Прохожих по жаркой послеполуденной поре было мало. Зато хватало старух на близких приподъездных лавочках и играющей в тени деревьев малышни: при новой для Василия Петровича возможности зреть незримое старухи и дети разнились как ночь и день – копошение мрачных, почти чернильных теней на лавочках и яркие, радужно-разноцветные всполохи меж деревьев.
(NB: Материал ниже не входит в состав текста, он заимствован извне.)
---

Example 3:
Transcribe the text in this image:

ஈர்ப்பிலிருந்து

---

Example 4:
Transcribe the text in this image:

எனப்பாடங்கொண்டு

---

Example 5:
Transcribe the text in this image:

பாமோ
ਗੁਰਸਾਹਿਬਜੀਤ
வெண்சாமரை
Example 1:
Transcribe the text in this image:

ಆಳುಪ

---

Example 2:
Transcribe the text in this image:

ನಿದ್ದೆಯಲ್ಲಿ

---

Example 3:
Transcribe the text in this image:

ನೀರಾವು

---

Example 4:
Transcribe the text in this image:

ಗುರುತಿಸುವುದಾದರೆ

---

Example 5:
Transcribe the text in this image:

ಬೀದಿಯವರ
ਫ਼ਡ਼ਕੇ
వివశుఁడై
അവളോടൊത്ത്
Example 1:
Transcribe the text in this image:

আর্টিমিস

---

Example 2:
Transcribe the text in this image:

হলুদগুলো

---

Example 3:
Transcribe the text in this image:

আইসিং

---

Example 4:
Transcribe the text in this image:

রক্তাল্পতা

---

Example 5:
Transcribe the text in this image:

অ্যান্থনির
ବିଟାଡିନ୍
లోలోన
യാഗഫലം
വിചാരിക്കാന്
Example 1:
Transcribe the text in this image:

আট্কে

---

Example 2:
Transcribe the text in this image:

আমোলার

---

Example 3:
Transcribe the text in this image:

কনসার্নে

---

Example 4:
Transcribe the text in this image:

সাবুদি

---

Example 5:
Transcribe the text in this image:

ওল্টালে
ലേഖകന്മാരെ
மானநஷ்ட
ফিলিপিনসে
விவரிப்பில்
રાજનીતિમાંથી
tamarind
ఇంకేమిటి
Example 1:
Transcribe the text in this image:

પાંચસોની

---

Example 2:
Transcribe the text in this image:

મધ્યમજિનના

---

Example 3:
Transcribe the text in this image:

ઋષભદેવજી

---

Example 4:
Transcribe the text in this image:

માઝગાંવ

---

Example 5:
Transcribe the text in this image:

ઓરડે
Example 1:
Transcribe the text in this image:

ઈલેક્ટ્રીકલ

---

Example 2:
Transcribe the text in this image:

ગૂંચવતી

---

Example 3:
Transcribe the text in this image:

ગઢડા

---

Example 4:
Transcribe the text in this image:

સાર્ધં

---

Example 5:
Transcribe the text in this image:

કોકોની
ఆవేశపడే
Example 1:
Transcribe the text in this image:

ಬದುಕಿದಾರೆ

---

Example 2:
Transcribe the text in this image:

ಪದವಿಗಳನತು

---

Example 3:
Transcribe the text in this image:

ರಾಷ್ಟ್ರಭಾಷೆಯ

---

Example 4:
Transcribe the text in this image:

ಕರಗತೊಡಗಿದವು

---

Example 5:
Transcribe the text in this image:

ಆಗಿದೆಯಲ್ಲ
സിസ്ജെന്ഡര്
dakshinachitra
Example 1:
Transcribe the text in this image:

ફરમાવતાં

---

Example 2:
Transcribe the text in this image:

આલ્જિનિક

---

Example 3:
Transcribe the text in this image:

Порой за тем свечением и самих детей не увидеть, настолько ещё много в них нерастраченной жизни… Василий Петрович остановился, несильно хлопнул себя по лбу:

– Вон оно что! – и пошёл дальше, провожаемый равнодушными взглядами старух: ну, прибил человек комара, ничего интересного. Даже посплетничать не о чем.

– Жизнь, – шептал на ходу Василий Петрович, – я вижу жизнь! Эту, как её, мм… ауру, да-да! Как экстрасенс, – он зябко поёжился: несмотря на жару, Василия Петровича ощутимо знобило. – И душу после смерти вижу, вон оно чего… А я? А у меня-то её сколько, той жизни? – он с тревогой посмотрел на руки, оглядел их от локтей до кончиков пальцев – нет, ничего не видно, никакой ауры.